◆ Your instructions ◆
Your output should be the lines of the data that follow, reproduced exactly from the first through the line bearing "### 1. **Scraping".
═══ Material provided
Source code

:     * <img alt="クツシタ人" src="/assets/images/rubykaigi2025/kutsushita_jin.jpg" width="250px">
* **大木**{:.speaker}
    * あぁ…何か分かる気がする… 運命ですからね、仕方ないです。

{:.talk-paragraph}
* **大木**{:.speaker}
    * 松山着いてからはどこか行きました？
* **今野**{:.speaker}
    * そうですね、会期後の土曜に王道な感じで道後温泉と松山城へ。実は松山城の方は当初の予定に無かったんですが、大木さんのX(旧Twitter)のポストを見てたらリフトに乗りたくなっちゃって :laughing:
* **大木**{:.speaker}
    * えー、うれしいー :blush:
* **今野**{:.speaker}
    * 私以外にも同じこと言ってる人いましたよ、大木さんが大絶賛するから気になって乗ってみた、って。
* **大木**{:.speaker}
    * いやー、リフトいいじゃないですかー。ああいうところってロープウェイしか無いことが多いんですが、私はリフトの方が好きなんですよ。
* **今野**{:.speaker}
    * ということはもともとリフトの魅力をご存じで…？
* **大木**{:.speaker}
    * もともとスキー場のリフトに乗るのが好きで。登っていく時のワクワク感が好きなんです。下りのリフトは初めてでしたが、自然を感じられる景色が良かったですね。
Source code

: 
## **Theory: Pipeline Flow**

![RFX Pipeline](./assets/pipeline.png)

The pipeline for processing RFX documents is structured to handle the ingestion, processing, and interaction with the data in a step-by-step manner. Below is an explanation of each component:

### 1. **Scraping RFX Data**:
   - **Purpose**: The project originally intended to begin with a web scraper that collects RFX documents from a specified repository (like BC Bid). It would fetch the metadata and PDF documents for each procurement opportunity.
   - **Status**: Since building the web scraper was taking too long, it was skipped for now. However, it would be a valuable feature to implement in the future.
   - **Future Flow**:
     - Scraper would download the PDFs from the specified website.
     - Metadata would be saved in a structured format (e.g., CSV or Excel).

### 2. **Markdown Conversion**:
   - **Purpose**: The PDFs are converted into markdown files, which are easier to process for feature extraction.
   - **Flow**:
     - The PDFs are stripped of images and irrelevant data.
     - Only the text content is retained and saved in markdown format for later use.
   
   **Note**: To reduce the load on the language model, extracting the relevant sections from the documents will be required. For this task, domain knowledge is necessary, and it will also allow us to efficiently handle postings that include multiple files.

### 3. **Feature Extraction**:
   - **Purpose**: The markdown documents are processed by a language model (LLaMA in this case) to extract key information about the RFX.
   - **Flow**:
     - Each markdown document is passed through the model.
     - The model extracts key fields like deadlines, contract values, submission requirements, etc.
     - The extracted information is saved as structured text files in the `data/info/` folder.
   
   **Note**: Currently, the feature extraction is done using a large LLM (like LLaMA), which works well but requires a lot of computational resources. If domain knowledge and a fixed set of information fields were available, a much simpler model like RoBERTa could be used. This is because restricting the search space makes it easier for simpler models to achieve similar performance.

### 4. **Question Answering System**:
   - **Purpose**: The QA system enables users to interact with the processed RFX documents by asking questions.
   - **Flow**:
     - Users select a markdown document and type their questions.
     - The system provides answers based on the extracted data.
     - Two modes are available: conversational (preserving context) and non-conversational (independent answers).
══════
◆ Response area ◆
Source code

:     * <img alt="クツシタ人" src="/assets/images/rubykaigi2025/kutsushita_jin.jpg" width="250px">
* **大木**{:.speaker}
    * あぁ…何か分かる気がする… 運命ですからね、仕方ないです。

{:.talk-paragraph}
* **大木**{:.speaker}
    * 松山着いてからはどこか行きました？
* **今野**{:.speaker}
    * そうですね、会期後の土曜に王道な感じで道後温泉と松山城へ。実は松山城の方は当初の予定に無かったんですが、大木さんのX(旧Twitter)のポストを見てたらリフトに乗りたくなっちゃって :laughing:
* **大木**{:.speaker}
    * えー、うれしいー :blush:
* **今野**{:.speaker}
    * 私以外にも同じこと言ってる人いましたよ、大木さんが大絶賛するから気になって乗ってみた、って。
* **大木**{:.speaker}
    * いやー、リフトいいじゃないですかー。ああいうところってロープウェイしか無いことが多いんですが、私はリフトの方が好きなんですよ。
* **今野**{:.speaker}
    * ということはもともとリフトの魅力をご存じで…？
* **大木**{:.speaker}
    * もともとスキー場のリフトに乗るのが好きで。登っていく時のワクワク感が好きなんです。下りのリフトは初めてでしたが、自然を感じられる景色が良かったですね。
Source code

: 
## **Theory: Pipeline Flow**

![RFX Pipeline](./assets/pipeline.png)

The pipeline for processing RFX documents is structured to handle the ingestion, processing, and interaction with the data in a step-by-step manner. Below is an explanation of each component:

### 1. **Scraping RFX Data**:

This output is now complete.